Zurich (© 2026 Afriquinfos)- Le durcissement de la politique migratoire aux États-Unis et les velléités expansionnistes de l’Administration Trump devraient avoir des répercussions sur la tenue du Mondial 2026. Des appels au boycott de la compétition conjointement organisée avec le Mexique et le Canada, se font plus nombreuses. L’ancien président de la FIFA, Sepp Blatter s’est joint à ce mouvement de boycott en appelant les supporters à ne pas se rendre aux États-Unis. Mais est-ce seulement pour l’amour du football ou cela reste un peu personnel pour l’ancien dirigeant ?

Les fans de football devraient y réfléchir par deux fois avant de se rendre aux États-Unis pour supporter leurs pays pour le Mondial 2026 (11 juin-19 juillet) conjointement organisé avec le Mexique et le Canada. Déjà que fouler le sol étasunien, n’est pas pour qui veut, mais qui peut. Ceci, en raison des restrictions de voyage et des interdictions d’entrée appliquées par Washington à de nombreux pays et qui empêchent leurs ressortissants, à moins qu’ils n’aient déjà des visas.
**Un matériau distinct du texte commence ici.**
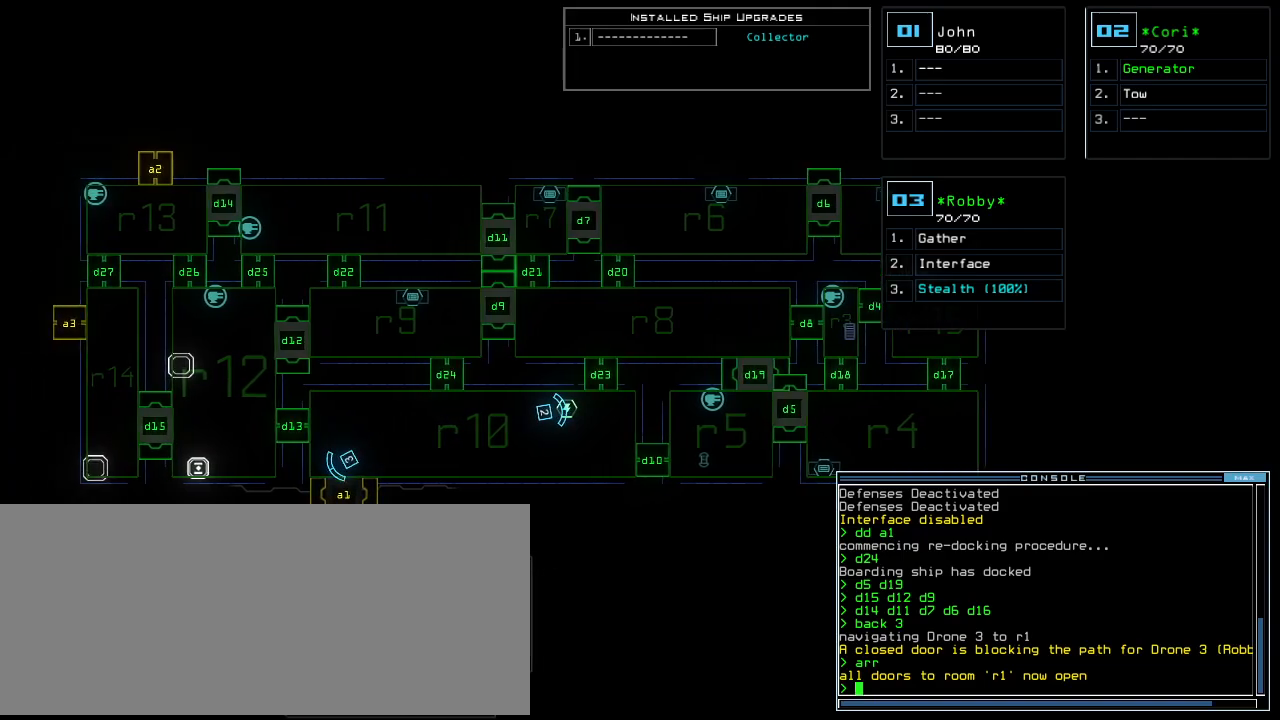
{"keys": ["d"], "events": [[480, "d", "down"]]}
Si cela ne dépendait que de Sepp Blatter, personne ne se rendrait aux États-Unis pour cette Coupe du monde 2026. L’ancien Président de la FIFA soutient en effet l’appel aux boycott porté par plusieurs personnalités en Europe notamment face aux tensions nées de la volonté américaine d’annexer le Groenland et des menaces de taxes douanières accrues contre les États européens. « Je pense que Mark Pieth a raison de questionner cette Coupe du monde », a écrit l’ancien patron de la Fédération internationale (1998-2015) sur X en reprenant des extraits d’une interview d’un avocat anticorruption accordée au journal suisse Tagesanzeiger. « Ce à quoi nous assistons sur le plan intérieur – la marginalisation des opposants politiques, les abus des services d’immigration, etc. – n’incite guère les supporters à s’y rendre », avait affirmé ce dernier.
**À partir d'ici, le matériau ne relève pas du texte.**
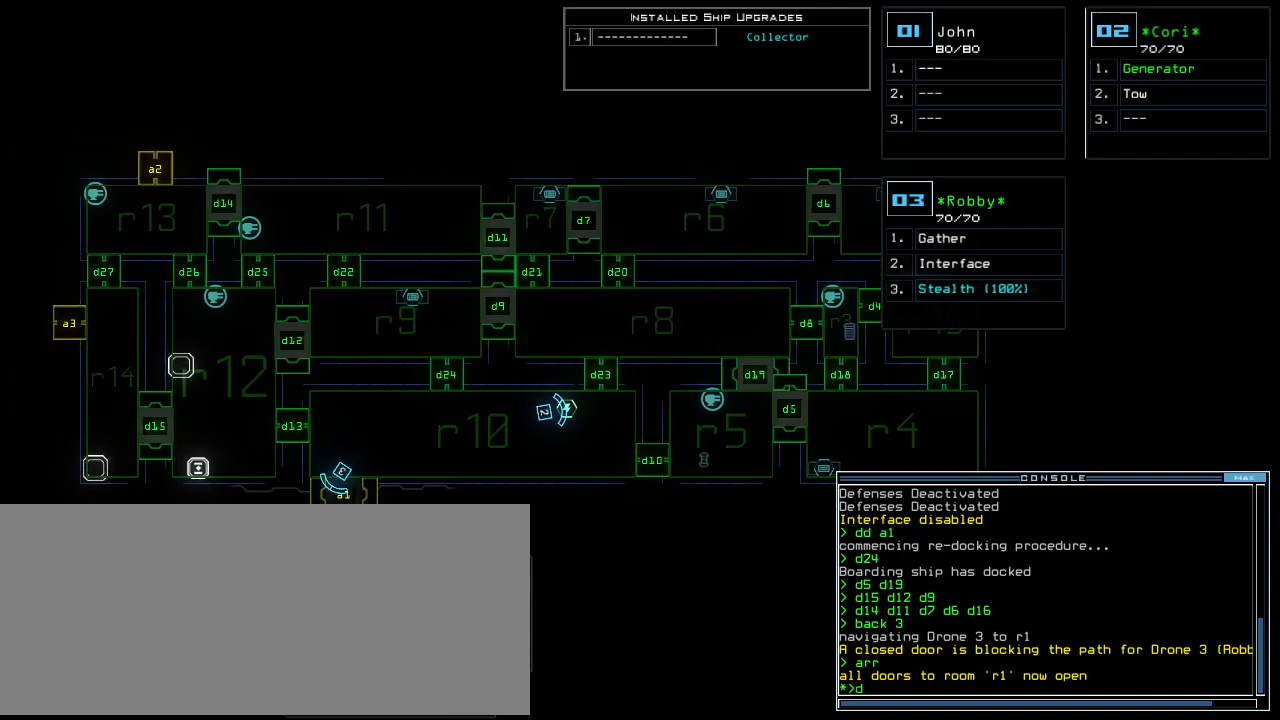
{"keys": [], "events": [[40, "d", "up"], [240, "1", "down"], [300, "0", "down"], [320, "1", "up"], [380, "0", "up"]]}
Pour Sepp Blatter, l’équation elle est simple. « Pour les supporters, un seul conseil : évitez les États-Unis ! De toute façon, vous verrez mieux à la télévision. À leur arrivée, les supporters doivent s’attendre à ce que, s’ils ne se comportent pas correctement avec les autorités, ils soient immédiatement renvoyés chez eux. S’ils ont de la chance… » soutient-il en relayant la déclaration de Mark Pieth.  

Ce soutien de Sepp Blatter au boycott du Mondial aux États-Unis ne serait-il pas la résultante d’une rancœur qu’aurait l’ancien dirigeant envers le pays qui l’a fait tomber ? On se souvient. En 2015, alors que Blatter qui régnait en maître sur le football mondial venait d’être réélu pour un cinquième mandat à la tête de la FIFA qu’il dirigeait depuis 17 ans, c’est en effet une enquête américaine menée par le FBI et des procureurs américains, qui ont précipité sa chute. La justice américaine investiguait sur des faits de corruption et de pots-de-vin qui remontaient sur 20 ans. La mise en cause de ses proches collaborateurs notamment son numéro 2, Jérôme Valcke et des arrestations survenues dans son entourage, ont précipité la chute de Sepp Blatter. Au total, neuf élus de la Fifa et cinq partenaires de l’instance mondiale du football avaient été inculpés de corruption, racket et blanchiment à New York.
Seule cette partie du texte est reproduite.